Making the fallback automatic sounds like a tradeoff between precise control (from the user specified function) and improved user experience (from fallback).

@joshkyh @yiranwu0 Thanks for the inputs. Is there a case when we don't want to trigger tool execution when a tool call message is suggested?

I guess we can first document this better mentioning specifically the case of tool call messages.

joshkyh commented 4 months ago

@ekzhu I guess it's more of when the automatic fallback kicks in and overrides the custom speaker selection function, is it what the user wanted...? Suppose there are 3 agents each holding a different but overlapping set of tools, the custom selection function precisely returned agent A, but if we fallback automatically to auto triggered by the detection of tool_call, there is a risk that the llm picks agent b and c. Given the OP's initial question, perhaps if the tool is found in Agent A (returned by custom selection function) then disable automatic fallback?
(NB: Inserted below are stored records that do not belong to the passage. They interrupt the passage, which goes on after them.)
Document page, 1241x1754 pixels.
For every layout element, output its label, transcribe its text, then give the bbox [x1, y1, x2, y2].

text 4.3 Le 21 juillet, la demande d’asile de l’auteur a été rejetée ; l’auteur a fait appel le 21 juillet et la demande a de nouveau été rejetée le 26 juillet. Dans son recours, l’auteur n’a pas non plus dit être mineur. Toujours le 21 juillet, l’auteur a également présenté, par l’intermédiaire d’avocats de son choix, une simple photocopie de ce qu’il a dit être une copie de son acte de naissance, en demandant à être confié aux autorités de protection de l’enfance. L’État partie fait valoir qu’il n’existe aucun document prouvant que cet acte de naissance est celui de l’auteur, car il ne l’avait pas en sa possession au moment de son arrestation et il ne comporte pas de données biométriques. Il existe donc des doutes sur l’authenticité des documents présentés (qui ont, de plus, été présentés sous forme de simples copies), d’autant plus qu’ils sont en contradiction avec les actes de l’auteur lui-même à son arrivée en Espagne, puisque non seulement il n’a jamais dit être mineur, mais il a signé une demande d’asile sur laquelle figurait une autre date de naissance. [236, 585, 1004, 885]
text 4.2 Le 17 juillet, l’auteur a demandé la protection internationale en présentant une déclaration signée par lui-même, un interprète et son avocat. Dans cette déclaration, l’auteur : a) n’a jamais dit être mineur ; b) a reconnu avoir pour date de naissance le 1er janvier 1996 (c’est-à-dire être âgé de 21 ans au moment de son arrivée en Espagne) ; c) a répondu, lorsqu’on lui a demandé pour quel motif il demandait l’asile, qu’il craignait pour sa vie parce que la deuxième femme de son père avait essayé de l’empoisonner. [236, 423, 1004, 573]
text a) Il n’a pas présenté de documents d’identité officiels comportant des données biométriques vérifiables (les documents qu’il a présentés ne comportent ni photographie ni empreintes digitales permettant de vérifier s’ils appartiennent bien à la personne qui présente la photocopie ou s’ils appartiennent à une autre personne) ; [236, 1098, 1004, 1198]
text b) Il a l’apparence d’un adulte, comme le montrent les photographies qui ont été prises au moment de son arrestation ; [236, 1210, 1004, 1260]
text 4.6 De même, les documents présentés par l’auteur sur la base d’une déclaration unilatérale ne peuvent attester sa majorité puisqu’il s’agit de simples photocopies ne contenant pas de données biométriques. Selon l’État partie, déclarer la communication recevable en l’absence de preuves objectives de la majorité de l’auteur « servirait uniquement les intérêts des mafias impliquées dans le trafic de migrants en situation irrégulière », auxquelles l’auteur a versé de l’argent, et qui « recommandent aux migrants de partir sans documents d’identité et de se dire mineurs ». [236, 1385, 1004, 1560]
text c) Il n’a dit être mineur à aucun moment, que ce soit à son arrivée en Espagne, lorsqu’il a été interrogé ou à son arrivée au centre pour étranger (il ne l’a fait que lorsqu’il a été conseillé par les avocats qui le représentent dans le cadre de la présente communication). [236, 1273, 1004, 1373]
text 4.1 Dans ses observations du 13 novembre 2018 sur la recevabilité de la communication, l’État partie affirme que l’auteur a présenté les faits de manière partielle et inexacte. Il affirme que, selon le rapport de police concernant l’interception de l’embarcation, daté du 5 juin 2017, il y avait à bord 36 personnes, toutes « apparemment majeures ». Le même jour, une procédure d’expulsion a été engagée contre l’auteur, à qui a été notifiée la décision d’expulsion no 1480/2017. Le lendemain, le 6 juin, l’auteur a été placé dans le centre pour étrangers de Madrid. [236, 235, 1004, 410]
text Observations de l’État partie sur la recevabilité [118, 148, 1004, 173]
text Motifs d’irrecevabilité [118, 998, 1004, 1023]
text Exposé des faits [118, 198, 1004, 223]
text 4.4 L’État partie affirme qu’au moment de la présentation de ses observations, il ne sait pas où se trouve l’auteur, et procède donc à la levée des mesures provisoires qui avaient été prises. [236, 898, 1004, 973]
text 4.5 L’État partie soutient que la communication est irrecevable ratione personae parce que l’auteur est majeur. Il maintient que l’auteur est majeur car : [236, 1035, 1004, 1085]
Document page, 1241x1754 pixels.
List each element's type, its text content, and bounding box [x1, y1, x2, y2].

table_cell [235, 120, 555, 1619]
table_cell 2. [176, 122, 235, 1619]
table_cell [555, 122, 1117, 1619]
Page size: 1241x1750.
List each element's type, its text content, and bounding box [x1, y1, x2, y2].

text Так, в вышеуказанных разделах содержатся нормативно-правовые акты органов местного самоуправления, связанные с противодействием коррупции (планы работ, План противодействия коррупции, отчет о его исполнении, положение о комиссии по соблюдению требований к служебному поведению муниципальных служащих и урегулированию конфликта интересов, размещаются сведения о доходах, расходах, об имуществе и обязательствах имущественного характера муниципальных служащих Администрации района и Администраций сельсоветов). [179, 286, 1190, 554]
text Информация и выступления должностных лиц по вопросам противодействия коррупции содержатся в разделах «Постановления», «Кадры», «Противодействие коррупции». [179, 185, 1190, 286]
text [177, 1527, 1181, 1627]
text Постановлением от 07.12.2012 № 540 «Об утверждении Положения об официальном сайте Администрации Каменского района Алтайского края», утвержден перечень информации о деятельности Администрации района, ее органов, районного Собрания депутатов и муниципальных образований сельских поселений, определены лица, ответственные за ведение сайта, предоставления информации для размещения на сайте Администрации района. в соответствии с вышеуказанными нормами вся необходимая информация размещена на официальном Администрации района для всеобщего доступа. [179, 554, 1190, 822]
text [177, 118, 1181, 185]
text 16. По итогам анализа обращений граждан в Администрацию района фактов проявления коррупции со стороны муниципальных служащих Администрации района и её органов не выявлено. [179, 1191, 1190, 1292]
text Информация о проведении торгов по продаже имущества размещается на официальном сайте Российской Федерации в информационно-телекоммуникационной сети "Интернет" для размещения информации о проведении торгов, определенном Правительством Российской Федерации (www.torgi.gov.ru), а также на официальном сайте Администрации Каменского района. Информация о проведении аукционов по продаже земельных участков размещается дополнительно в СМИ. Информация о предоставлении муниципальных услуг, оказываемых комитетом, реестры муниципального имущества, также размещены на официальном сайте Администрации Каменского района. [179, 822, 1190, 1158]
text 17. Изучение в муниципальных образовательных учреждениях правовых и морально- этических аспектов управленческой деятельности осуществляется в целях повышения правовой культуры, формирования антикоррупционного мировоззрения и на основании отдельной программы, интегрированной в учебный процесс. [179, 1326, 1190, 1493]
On the other hand, I can also see the benefit of another use case where the user forgot to specify the tool call fallback, and the automatic fallback is useful. I guess this is a trade off.

marklysze commented 4 months ago

This could be a useful feature. @joshkyh @marklysze @yiranwu0 @sonichi @freedeaths what do you think? I think the feature would be to bypass the custom speaker selection method when a tool call message is received.

I'm not overly familiar with the exact steps taken when a tool call message is received, however this suggested feature sounds useful. I am, myself, not clear how to best control the agent to a received tool call message and having a simple way to do that would help. I'd be happy to test with non-Open AI models any changes here as there are challenges in mixing tool calling and non-tool calling agents in a group chat with them.

ekzhu commented 4 months ago

Great points. One potential way to do this is to remove the concept of tool call agents and replace it with agents that self-executing tools so that we don't have these problems.